日本の郵便制度は、現在の1円切手の肖像にある前島密(まえじまひそか)がイギリスの郵便制度を手本にして明治4年、1871年にスタートさせました。
官僚で政治家である前島密は明治3年、1870年にイギリスへ渡ります。
明治初期、近代化をめざす明治維新の混乱の最中、前島は日本が外国と同等に付き合っていくには、まず連絡・通信のインフラを整備し、それに至る物流の道をつくらなければならないということに注目していました。
そこでイギリス滞在中の公務の合間、熱心に西洋の郵便システムを学びます。
明治4年、1871年に帰国した前島は駅逓司(えきていし)のトップに就任。
駅逓司とは、江戸時代の道中奉行所のこと。
この頃は行政のさまざまな制度に江戸時代のシステムが流用されていました。
江戸時代の飛脚には無料の幕府の公文書を運ぶ継飛脚と有料の民間が営業する定飛脚の2種類が存在し、交通や宿駅を管理する役所として道中奉行所が今の郵便局のような役割をしていました。
イギリスへ渡り西洋を見てきた前島は西洋のシステムをそのまま取り入れるのではなく、従来のシステムを活かし、理念やシステムは西洋のもの、ただし実際に郵便を運ぶシステムは江戸時代からの宿駅制度を流用することでお金と時間をかけず通信インフラを整備していきます。
ついで飛脚は公用、民間に関わらず、また身分や肩書にも関係なく、皆が平等で料金均一で利用できるシステムに変更し、切手を導入するなど、次々と日本の郵便システムを改革していきました。
イギリス同様に郵便制度が改革され、日本でも郵便が広く使われるようになったことで、やはり日本でも封筒が一気に普及していくことになったのです。
ちなみに切手・郵便は彼の残した日本語です。
語源である切符手形ーお金で得た権利を証明するものから2文字をとったものを切手。
郵便の語源ですが、(郵)はもともと伝令中継をするための頓所や飛脚の中継をする宿場を意味していました。
また宿場から宿場へ文書を送ることを意味する(郵伝)駅伝で送る便りを表す(郵信)文書を送る意味のある(郵送)があり、そこに(便ー便りや手紙)を意味する言葉をかけ合わせできたのが郵便です。
そして現在・・・

それから1世紀以上を経て、封筒は様々な作成機によって作られています。
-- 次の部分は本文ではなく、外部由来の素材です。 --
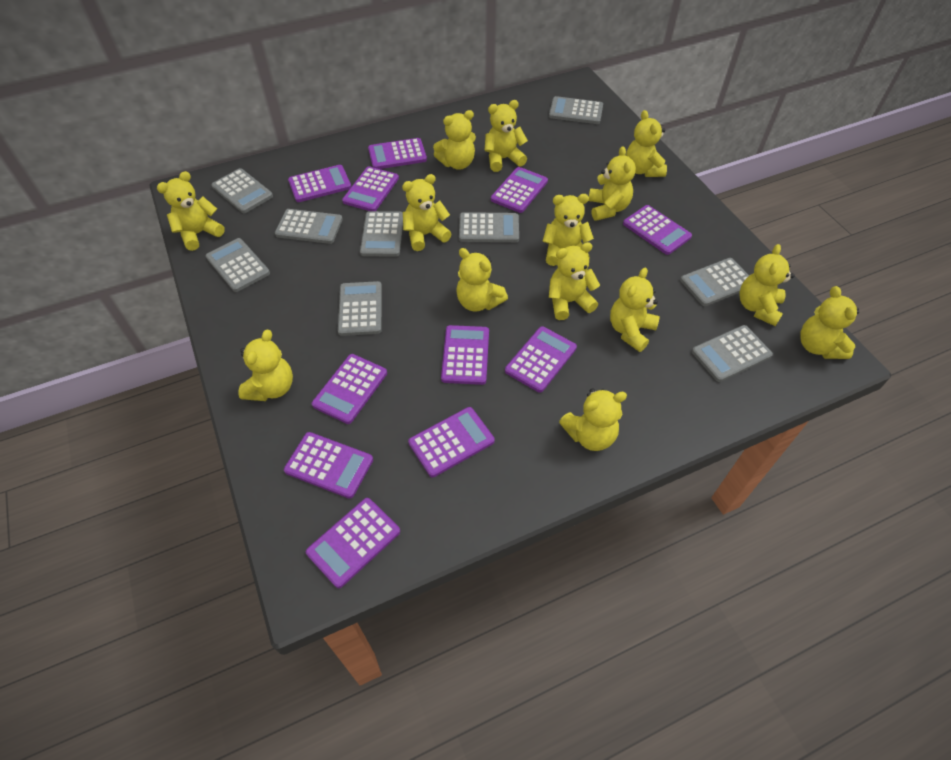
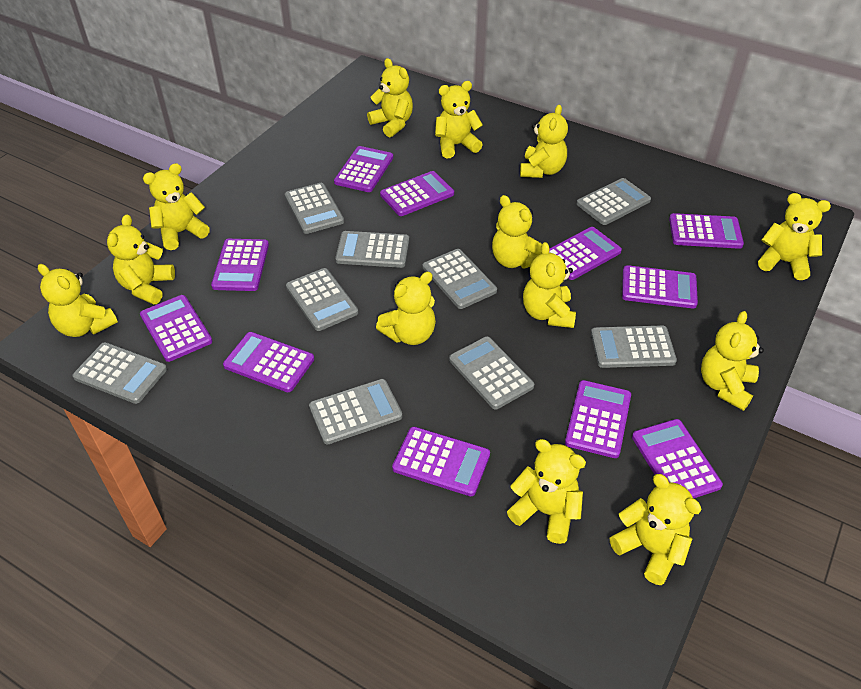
yellow teddy bear: 14 -> 13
驚くべきことに全世界で毎年1850億をこえる封筒が作成されていると言われています。
普段何気なく手にしている「封筒」ですが、これまでの歴史を紐解いてみると色々な物語が隠されていたのですね。
こうした先人たちの多くの努力と知恵によって郵便制度は発展をとげ、今日、日本の郵便はヨーロッパのものとは比べものにならないほど、信頼性の高いものになりました。
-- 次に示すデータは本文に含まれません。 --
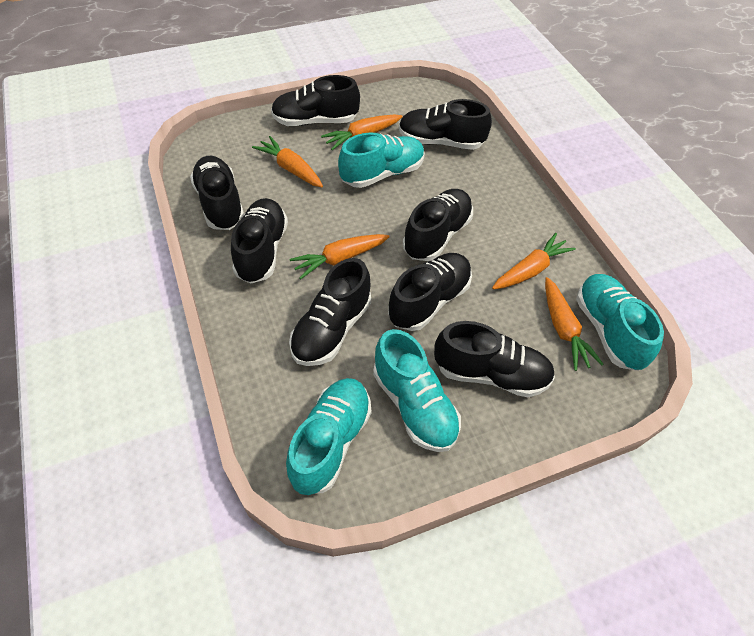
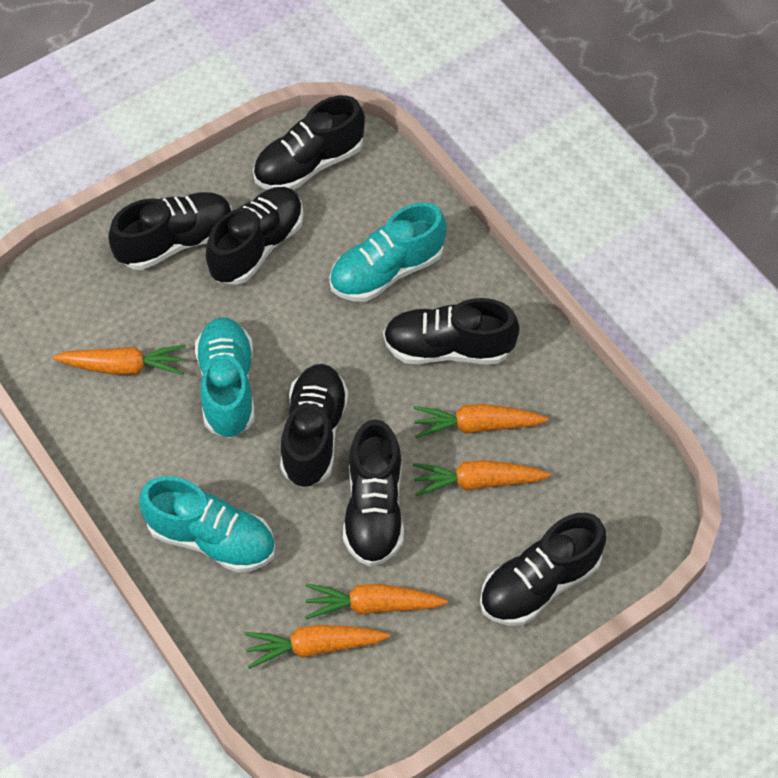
black shoe: 8 -> 7
turquoise shoe: 4 -> 3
そして、こうした「郵便」の発展とともに今では「封筒」も私達にとって欠かすことのできない存在へ変化していったのです。
変わらないのは封筒はこの世に登場してからずっと、私達の大切な文書を守り続け、人々の間を行き交っているということ。
人と人の間に立って心通わせるお手伝いをしたいというのが当社の原点です。
今後も「封筒」で「繋げる」を支えて参りたいと思っています。